In this talk I will describe progress toward a system for robust automated benthic change detection that aims to address the problem of the many uncertainties that can occur. Using this system, bathymetry and seagrass canopy density (Thalassia testudinum leaf area index, LAI) have been mapped over an area of 900 km2 of reef lagoon along the Mexican Yucatán coast, for each year from 2016 to 2020. The mapping was based on radiative transfer model inversion methods applied to each image of the entire archive of Sentinel-2 acquisitions in the area (approximately 800 images). By processing all images, all sources of variability were propagated to give a set of results for each pixel of the per-year output products. The spread of values at each pixel provided the basis for statistical testing of year-to-year change. Importantly, a statistical significance level can be assigned to any apparent change detected.
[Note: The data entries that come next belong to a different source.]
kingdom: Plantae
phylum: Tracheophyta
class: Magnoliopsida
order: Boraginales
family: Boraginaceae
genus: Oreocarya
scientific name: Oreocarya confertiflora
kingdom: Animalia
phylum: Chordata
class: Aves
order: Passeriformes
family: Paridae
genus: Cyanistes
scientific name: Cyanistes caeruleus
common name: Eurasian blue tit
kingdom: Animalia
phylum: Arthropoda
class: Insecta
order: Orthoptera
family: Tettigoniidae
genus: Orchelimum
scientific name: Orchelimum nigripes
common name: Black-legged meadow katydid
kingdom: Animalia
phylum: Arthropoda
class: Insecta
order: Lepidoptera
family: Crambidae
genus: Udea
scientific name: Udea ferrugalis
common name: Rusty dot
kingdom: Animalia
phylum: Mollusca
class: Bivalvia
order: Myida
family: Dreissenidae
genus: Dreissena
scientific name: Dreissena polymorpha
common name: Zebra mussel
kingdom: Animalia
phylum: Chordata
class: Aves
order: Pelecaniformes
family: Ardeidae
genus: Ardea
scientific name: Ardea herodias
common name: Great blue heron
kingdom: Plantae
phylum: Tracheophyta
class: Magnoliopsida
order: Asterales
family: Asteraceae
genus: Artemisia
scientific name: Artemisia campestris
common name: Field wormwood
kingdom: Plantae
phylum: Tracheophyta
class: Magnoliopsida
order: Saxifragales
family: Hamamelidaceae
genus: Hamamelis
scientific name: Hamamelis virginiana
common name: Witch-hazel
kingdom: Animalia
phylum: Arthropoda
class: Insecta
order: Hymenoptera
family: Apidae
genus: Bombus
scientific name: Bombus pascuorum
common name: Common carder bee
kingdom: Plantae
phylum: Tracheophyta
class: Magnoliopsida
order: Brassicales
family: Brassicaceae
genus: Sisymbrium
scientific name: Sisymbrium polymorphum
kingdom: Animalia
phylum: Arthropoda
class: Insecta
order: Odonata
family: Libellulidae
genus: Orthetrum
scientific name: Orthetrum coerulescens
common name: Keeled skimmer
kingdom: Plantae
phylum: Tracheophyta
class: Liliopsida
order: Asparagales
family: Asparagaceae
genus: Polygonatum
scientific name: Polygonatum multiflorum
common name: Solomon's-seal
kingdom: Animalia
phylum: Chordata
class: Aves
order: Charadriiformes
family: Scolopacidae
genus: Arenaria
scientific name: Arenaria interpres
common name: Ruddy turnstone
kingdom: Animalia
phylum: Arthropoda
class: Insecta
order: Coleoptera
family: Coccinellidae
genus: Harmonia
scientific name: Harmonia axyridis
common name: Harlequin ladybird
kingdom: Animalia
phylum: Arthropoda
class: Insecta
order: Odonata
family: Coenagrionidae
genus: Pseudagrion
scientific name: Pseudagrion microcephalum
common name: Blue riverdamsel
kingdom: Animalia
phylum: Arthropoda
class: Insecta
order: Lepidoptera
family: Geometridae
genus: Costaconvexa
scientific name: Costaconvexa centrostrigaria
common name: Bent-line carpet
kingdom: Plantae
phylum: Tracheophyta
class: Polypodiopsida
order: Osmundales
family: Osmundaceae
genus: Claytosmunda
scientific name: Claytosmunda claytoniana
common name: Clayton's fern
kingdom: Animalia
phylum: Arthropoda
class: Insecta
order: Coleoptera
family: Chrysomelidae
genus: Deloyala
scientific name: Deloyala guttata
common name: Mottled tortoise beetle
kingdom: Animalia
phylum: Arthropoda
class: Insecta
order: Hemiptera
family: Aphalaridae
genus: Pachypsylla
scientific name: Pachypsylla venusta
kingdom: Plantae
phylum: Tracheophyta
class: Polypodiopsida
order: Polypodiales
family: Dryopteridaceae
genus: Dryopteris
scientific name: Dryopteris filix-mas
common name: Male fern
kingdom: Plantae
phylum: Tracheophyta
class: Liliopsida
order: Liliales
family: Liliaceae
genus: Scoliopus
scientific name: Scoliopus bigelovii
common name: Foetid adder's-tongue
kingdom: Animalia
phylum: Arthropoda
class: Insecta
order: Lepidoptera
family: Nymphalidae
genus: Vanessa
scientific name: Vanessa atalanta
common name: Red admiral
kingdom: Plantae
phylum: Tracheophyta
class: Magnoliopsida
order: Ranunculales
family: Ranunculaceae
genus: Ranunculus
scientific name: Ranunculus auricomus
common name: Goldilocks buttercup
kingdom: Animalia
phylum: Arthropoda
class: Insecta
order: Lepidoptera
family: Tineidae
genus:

In this case study, the results in each year compared favourably to ICESat-2 data for bathymetry (mean absolute error < 1 m), and to field surveys for canopy density (mean absolute error 0.59 on a range of LAI from 0 to 5). Identified changes in seagrass canopies (p < 0.01) were localised and spatially plausible. Rejecting changes with statistical significance lower than 1% (p > 0.01) was effective at removing noise from the change maps. However, the identified changes, which often comprised a subtle darkening or brightening of the bottom reflectance, correlated very well in space and time with a delayed effect of documented incursions of pelagic floating Sargassum in 2018 and 2019. The working hypothesis is that these benthic changes are the subsequent decomposition of Sargassum into organic material in the sediments followed by later dispersion, rather than changes in seagrass canopies per se. Hence, the approach appears to be effective and robust at detecting benthic change, but careful interpretation of the basis of the change is required. While monitoring shallow water environments over large scales may be technically achievable, the ecological interpretation of detected changes remains challenging.